Sunday, 16 September 2012

Books as time-travel: Sue Purkiss

I recently wrote a post on another blog about an old set of encyclopaedias which I have been trying to throw away for some months. I took one out of the boot of the car for the purposes of writing the post - and soon became fascinated. Of course it was out of date - it was published at a time when there had only been one World War - and it's easy to laugh in a patronising way about a world where, for instance, calculating machines were 'wonderful little machines... for every need, from the tiny reckoner for the retail merchant who deals only with figures of five digits or less, to the amazing "duodecillion" machine, which will give results up to 40 digits'. But in fact the Book of Knowledge is like a pair of glasses that allows you to see the world in some measure as people then saw it - in particular, the new Europe which had been created after 1918, with new countries, like 'Jugo-slavia' - without, paradoxically, the knowledge of all that was to come.

But if it's difficult, without the aid of something like the Book of Knowledge, to put ourselves back into a time  less than a hundred years ago, how much harder it is to imagine what life was like well over a thousand years ago - in the age of the Vikings, for instance. Neil Oliver has just started a series on television in which he explores recent developments that tell us more about these perpetually fascinating ancestors of ours, seeking to make a definitive move past the popular image of bloodthirsty invaders with horned helmets. (The horns are a myth, apparently, occasioned by the discovery of drinking horns in burials alongside helmets. So much for all those souvenirs in York/Jorvik...)

Oliver is far from being the first to take a fresh look at the Vikings, of course. I can strongly recommend a book by Magnus Magnusson, called, unsurprisingly, The Vikings, which presents a very rounded and detailed picture of the northmen as traders, explorers, storytellers and makers as well as pirates and invaders.

But, since the History Girls are all writers of historical fiction, it will surprise no-one if I suggest that the best way to immerse ourselves in another time is by reading fiction. There have been lots of novels set among the Vikings: our own Marie-Louise Jensen has written Daughter of Fire and Ice, and its sequel, Sigrun's Secret. There have been other recent offerings by Susan Price, Katherine Langrish and Pauline Chandler, and the Vikings played a guest role in my own book, Warrior King. Much less recently, Henry Treece wrote a trilogy which must have been one of the first and most popular fictions for children about the Vikings.

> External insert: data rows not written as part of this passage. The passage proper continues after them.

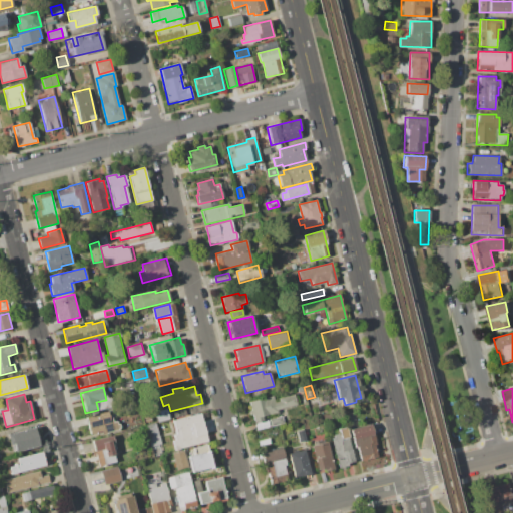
[(249,402),(272,396),(274,403),(279,401),(279,398),(294,394),(297,404),(276,410),(276,412),(262,416),(264,421),(254,423),(249,402)]
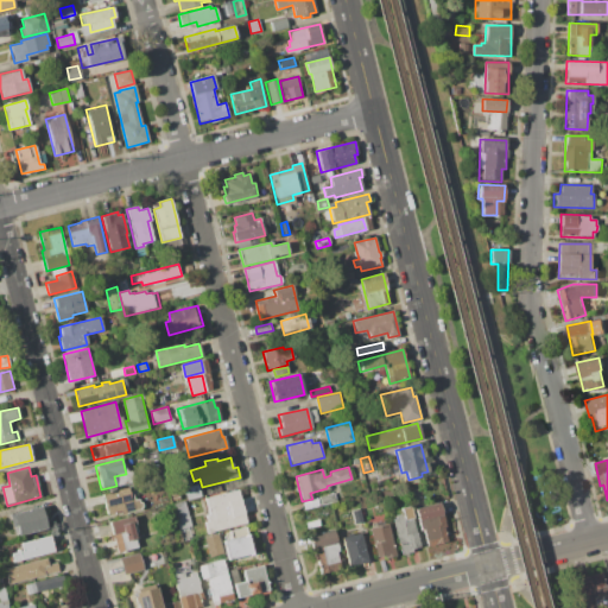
[(183,488),(197,485),(201,496),(187,500),(183,488)]
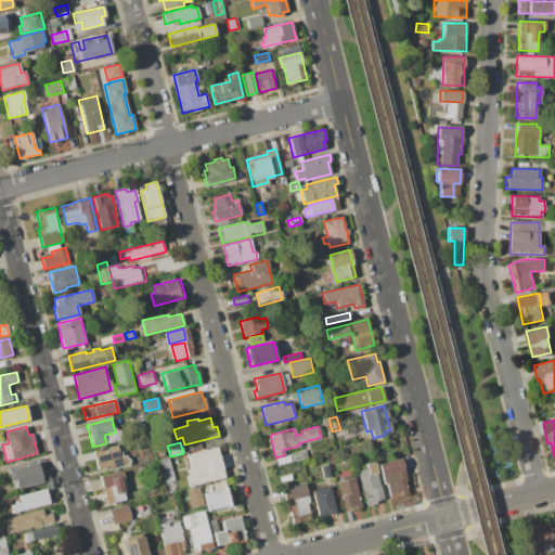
[(93,451),(118,446),(121,457),(129,455),(131,465),(114,469),(113,465),(98,469),(93,451)]
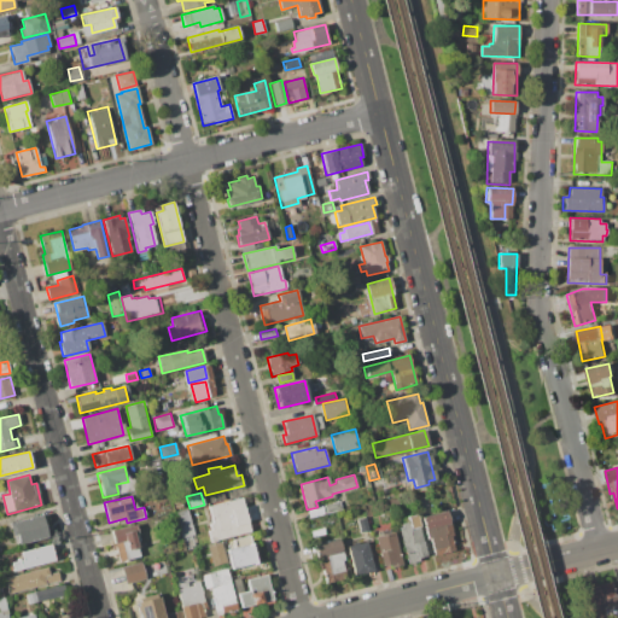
[(208,507),(243,499),(251,532),(210,542),(208,531),(211,530),(210,524),(213,524),(208,507)]
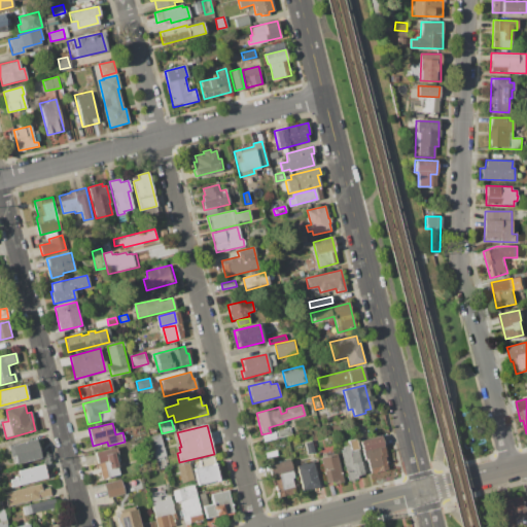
[(276,430),(289,427),(291,434),(278,437),(276,430)]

The most recent arrival is Bracelet of Bones, by master story-teller Kevin Crossley-Holland. It begins the story of Solveig, who wakes one morning to find that her beloved father, Halfdan, has stolen away in the night to follow his young lord, Harald Hardrada, to Miklagard (Constantinople). To her, Miklagard is the other side of an unknown world, yet she determines to follow him there, setting off in a tiny boat with no provisions except some water, with little on her side save her courage, her skill as a carver and her determination.

On her great journey across the Baltic and down the great rivers of what is now Eastern Europe, she meets a range of characters who help her (or sometimes hinder her): sailors, makers, an English slave, merchants... and as she does so, we get a sense of this world, of what it is like to live in it: what it looks like, what it smells like, what food you eat, what clothes you wear, how you keep warm, how you travel. Unless Doctor Who eventually shares with us the secret of time travel, we're never going to know if this is what it was really like. But it certainly seems like a convincing and richly-textured approximation - and Solveig is an appealing and resourceful heroine.


Ms. said...

I'm thinking that that old set of encyclopedia are actually treasures to be, if not kept as research, passed on to someone interested...may I suggest you contact who posts the wonderful blog, that is, if it's not too late.

Sue Bursztynski said...

I think that books actually published at the time, such as your encyclopaedias, tell us more about history than a novel written now, however good ( and Kevin Crossley-Holland is very good) . When weeding my library I found some non fiction books about the year 2000, written years before. I gave them to a teacher who does a unit on the future with her English class, as an example of past speculation on our own time.

Penny Dolan said...

Nice collection of novels and names here, as well as the enjoyable Solveig.

Must agree that the shaping and range of the knowledge in old encyclopaedias (and similar books) is an amazingly instructive pageant about the time too. These old books so often end up thrown away, even from libraries. Sadly, with the rise of e-books, such large items seem even more likely to end up in a tip. Hope they are being kept somewhere, and not just in a single school's history archive.

Annis said...

Solveig's story continues in "Scramasax", in which she learns the hard truth about Viking warfare and "cunning" when she accompanies her father and Harald Hardrada on a campaign for the Empress Zoe. It's not clear if there will be further stories in the series.

Also recommended, Matthew Kirby's "Icefall", the story of another young girl called Solveig, an exploration of Viking culture through story.